+++ MATERIAL TO PROCESS +++

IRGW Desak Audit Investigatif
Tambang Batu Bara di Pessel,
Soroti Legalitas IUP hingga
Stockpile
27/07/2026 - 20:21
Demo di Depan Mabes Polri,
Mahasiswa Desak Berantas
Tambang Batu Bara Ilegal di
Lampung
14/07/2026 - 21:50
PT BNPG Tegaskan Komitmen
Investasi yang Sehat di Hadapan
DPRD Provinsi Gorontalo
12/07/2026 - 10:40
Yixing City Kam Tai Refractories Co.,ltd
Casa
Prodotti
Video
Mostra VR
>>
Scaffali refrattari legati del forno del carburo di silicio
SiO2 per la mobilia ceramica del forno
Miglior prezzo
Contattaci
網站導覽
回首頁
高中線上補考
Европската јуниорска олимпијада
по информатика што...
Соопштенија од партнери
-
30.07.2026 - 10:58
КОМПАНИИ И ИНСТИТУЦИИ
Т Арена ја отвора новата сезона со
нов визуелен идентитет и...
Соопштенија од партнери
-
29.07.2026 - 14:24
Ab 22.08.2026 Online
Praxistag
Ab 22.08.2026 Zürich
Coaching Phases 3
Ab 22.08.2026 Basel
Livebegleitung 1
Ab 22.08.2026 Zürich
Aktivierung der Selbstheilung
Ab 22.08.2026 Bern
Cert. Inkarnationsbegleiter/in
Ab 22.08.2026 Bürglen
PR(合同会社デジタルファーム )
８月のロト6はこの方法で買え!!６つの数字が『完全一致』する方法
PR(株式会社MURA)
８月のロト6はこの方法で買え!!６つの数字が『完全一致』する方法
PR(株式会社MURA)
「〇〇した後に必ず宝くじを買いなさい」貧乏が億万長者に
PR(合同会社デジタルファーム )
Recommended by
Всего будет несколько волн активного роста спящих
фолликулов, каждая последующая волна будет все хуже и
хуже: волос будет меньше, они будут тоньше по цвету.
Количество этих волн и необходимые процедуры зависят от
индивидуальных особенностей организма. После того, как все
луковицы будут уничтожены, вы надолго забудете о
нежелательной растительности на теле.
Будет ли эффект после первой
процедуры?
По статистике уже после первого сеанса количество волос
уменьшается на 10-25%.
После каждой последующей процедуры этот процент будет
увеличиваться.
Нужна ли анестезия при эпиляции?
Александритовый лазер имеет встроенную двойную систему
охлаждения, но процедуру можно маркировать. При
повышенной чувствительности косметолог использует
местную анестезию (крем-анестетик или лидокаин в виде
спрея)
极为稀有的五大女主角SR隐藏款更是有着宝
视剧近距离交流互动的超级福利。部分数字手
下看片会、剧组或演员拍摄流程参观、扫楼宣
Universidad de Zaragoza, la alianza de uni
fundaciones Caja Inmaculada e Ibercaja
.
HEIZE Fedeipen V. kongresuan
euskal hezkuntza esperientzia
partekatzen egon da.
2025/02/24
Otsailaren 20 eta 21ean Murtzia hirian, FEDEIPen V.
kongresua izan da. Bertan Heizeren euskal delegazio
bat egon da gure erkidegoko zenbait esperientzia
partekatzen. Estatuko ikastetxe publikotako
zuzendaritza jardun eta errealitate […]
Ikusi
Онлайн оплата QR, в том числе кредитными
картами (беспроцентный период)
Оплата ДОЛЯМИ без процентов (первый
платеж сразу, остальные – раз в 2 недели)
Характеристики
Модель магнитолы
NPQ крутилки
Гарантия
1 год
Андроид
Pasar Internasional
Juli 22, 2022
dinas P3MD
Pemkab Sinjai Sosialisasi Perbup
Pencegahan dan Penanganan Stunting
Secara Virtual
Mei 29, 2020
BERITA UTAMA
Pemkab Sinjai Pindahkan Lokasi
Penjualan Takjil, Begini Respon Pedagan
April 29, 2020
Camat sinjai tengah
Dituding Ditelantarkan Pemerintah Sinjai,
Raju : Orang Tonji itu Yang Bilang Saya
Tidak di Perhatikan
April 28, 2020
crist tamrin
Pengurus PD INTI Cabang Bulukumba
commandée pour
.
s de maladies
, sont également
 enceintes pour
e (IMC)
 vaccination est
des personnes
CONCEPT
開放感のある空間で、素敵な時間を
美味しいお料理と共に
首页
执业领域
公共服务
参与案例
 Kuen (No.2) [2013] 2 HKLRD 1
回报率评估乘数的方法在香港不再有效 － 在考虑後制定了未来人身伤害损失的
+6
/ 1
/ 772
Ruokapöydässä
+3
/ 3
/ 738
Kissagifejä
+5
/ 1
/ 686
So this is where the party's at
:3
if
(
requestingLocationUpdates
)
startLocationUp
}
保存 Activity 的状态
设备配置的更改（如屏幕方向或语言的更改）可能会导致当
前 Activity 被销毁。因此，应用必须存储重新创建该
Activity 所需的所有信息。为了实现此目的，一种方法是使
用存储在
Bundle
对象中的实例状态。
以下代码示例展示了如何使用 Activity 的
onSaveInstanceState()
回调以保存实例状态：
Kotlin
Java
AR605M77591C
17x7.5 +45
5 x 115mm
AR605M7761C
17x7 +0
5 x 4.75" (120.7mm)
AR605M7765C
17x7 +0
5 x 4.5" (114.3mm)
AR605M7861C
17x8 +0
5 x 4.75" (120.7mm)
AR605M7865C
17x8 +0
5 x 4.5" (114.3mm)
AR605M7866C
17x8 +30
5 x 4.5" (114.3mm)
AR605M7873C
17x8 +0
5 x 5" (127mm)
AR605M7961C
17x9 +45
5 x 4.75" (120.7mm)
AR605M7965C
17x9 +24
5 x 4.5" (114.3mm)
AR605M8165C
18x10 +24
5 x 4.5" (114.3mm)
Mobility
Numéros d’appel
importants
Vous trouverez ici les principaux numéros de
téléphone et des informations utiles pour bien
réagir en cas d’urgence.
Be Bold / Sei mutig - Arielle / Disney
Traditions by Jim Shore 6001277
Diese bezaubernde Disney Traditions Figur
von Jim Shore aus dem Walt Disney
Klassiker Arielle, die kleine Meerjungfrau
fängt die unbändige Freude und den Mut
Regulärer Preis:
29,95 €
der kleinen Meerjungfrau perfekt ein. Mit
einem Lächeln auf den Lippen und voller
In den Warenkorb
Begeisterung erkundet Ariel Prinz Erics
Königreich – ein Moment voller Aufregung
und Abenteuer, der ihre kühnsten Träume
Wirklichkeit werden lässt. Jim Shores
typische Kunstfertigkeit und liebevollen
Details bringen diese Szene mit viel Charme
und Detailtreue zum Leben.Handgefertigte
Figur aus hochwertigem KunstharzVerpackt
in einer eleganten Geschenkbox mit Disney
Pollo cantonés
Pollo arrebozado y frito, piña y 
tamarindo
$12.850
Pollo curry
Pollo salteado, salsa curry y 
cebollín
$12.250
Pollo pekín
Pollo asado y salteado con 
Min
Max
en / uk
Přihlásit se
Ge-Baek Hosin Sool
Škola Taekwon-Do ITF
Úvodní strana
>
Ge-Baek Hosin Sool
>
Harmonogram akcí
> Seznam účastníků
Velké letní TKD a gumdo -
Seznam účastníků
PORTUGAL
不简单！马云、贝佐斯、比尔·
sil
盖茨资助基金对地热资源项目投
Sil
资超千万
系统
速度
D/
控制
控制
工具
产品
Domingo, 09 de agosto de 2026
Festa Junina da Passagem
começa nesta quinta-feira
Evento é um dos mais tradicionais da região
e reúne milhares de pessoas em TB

+++

:: TASK REQUIREMENTS ::
Your answer should consist solely of the lines above from the line with "29.07.2026 - 14:24" to the line with "Otsailaren 20 eta", both included, reproduced exactly.

:: RESULT OF THE EXERCISE ::
29.07.2026 - 14:24
Ab 22.08.2026 Online
Praxistag
Ab 22.08.2026 Zürich
Coaching Phases 3
Ab 22.08.2026 Basel
Livebegleitung 1
Ab 22.08.2026 Zürich
Aktivierung der Selbstheilung
Ab 22.08.2026 Bern
Cert. Inkarnationsbegleiter/in
Ab 22.08.2026 Bürglen
PR(合同会社デジタルファーム )
８月のロト6はこの方法で買え!!６つの数字が『完全一致』する方法
PR(株式会社MURA)
８月のロト6はこの方法で買え!!６つの数字が『完全一致』する方法
PR(株式会社MURA)
「〇〇した後に必ず宝くじを買いなさい」貧乏が億万長者に
PR(合同会社デジタルファーム )
Recommended by
Всего будет несколько волн активного роста спящих
фолликулов, каждая последующая волна будет все хуже и
хуже: волос будет меньше, они будут тоньше по цвету.
Количество этих волн и необходимые процедуры зависят от
индивидуальных особенностей организма. После того, как все
луковицы будут уничтожены, вы надолго забудете о
нежелательной растительности на теле.
Будет ли эффект после первой
процедуры?
По статистике уже после первого сеанса количество волос
уменьшается на 10-25%.
После каждой последующей процедуры этот процент будет
увеличиваться.
Нужна ли анестезия при эпиляции?
Александритовый лазер имеет встроенную двойную систему
охлаждения, но процедуру можно маркировать. При
повышенной чувствительности косметолог использует
местную анестезию (крем-анестетик или лидокаин в виде
спрея)
极为稀有的五大女主角SR隐藏款更是有着宝
视剧近距离交流互动的超级福利。部分数字手
下看片会、剧组或演员拍摄流程参观、扫楼宣
Universidad de Zaragoza, la alianza de uni
fundaciones Caja Inmaculada e Ibercaja
.
HEIZE Fedeipen V. kongresuan
euskal hezkuntza esperientzia
partekatzen egon da.
2025/02/24
Otsailaren 20 eta 21ean Murtzia hirian, FEDEIPen V.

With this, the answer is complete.